Trying to find food for the letter ‘U’ was not easy. Thankfully, Google is my friend and this is what I found. Naturally, this is a new one on me, but when I read the name of it from the list of Celtnet, it sounded interesting. Thankfully, they do give a few alternatives since some items cannot be found easily outside of West Africa.
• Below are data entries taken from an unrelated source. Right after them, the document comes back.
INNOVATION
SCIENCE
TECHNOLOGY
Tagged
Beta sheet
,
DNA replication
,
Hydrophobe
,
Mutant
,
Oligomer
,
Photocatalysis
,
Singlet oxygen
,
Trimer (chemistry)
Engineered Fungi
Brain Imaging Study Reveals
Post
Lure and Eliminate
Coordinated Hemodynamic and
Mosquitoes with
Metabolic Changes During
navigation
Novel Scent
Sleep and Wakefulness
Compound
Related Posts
Here is what Celtnet gave on this soup:
This is a traditional Nigerian recipe from the Igbo peoples for a classic stew of oil beans, okra, pumpkin leaf, ground snail and fish with hot chilli powder and Maggi cubes. This is a classic soup (a stew to be served with pounded yam, fufu etc.) from the Igbo peoples of Nigeria. Ugba is the African oil bean (the beans themselves, rather than the pod) which has been sliced thinly and then fermented. They do not last very long, and are not often found outside West Africa. This soup can be made without the ugba, or you can substitute sliced, fresh, broad or fava beans, which though they do not give the same flavor at least approximate the texture and dietary value.
I think I may have to give a variation of this a try.
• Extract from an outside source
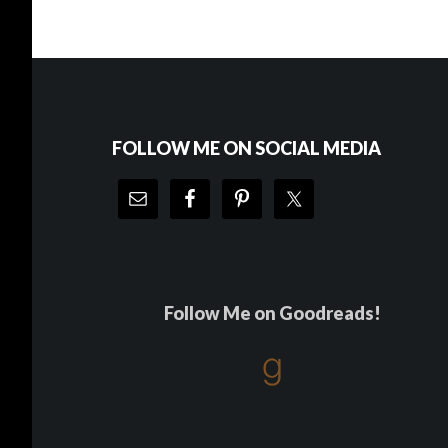
Footer
FOLLOW ME ON SOCIAL MEDIA
Follow Me on Goodreads!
60 g ugba (sliced and fermented oil beans)
20 okra, finely sliced into rings
1 bunch of ugu leaves (fluted pumpkin leaf) [use any squash leaf], finely shredded
100 ml red palm oil
4 tbsp dried and ground crayfish (prawns)
6 pieces of giant African land snails (optional)
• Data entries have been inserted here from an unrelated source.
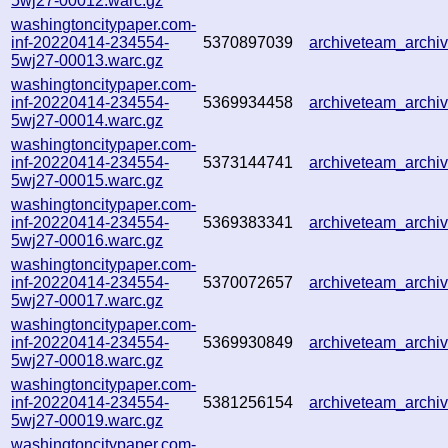
5wj27-00012.warc.gz
washingtoncitypaper.com-
inf-20220414-234554-
5370897039
archiveteam_arch
5wj27-00013.warc.gz
washingtoncitypaper.com-
inf-20220414-234554-
5369934458
archiveteam_arch
5wj27-00014.warc.gz
washingtoncitypaper.com-
inf-20220414-234554-
5373144741
archiveteam_arch
5wj27-00015.warc.gz
washingtoncitypaper.com-
inf-20220414-234554-
5369383341
archiveteam_arch
5wj27-00016.warc.gz
washingtoncitypaper.com-
inf-20220414-234554-
5370072657
archiveteam_arch
5wj27-00017.warc.gz
washingtoncitypaper.com-
inf-20220414-234554-
5369930849
archiveteam_arch
5wj27-00018.warc.gz
washingtoncitypaper.com-
inf-20220414-234554-
5381256154
archiveteam_arch
5wj27-00019.warc.gz
washingtoncitypaper.com-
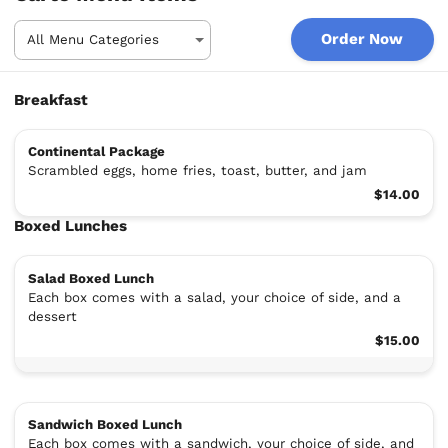
Order Now
Breakfast
Continental Package
Scrambled eggs, home fries, toast, butter, and jam
$14.00
Boxed Lunches
Salad Boxed Lunch
Each box comes with a salad, your choice of side, and a
dessert
$15.00
Sandwich Boxed Lunch
Each box comes with a sandwich, your choice of side, and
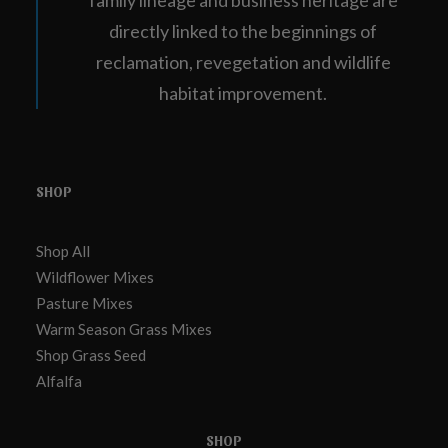
family lineage and business heritage are
directly linked to the beginnings of
reclamation, revegetation and wildlife
habitat improvement.
SHOP
Shop All
Wildflower Mixes
Pasture Mixes
Warm Season Grass Mixes
Shop Grass Seed
Alfalfa
SHOP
1 medium piece of dried and smoked fish, washed and flaked
6 pieces of beef (about 80 g each)
1 piece of stock-fish (dried fish), soaked for at least 2 hours
salt, to taste
hot chilli powder, to taste
2 Maggi (or beef stock) cubes
Combine the beef and stock fish in a large pot. Add just enough water to barely cover then bring to a simmer, cover the pot and cook for 60 minutes (add more water as needed). Pour in the palm oil and cook for a further 10 minutes then add the ground crayfish, chilli powder, snail, flaked dried fish and bring to a boil. Cook for 10 minutes more before adding the sliced okra. Continue cooking for 5 minutes then add the ugu and cook for 5 minutes before adding the shredded ugba. Continue cooking until the greens have wilted then serve hot, accompanied by fufu, eba or pounded yam.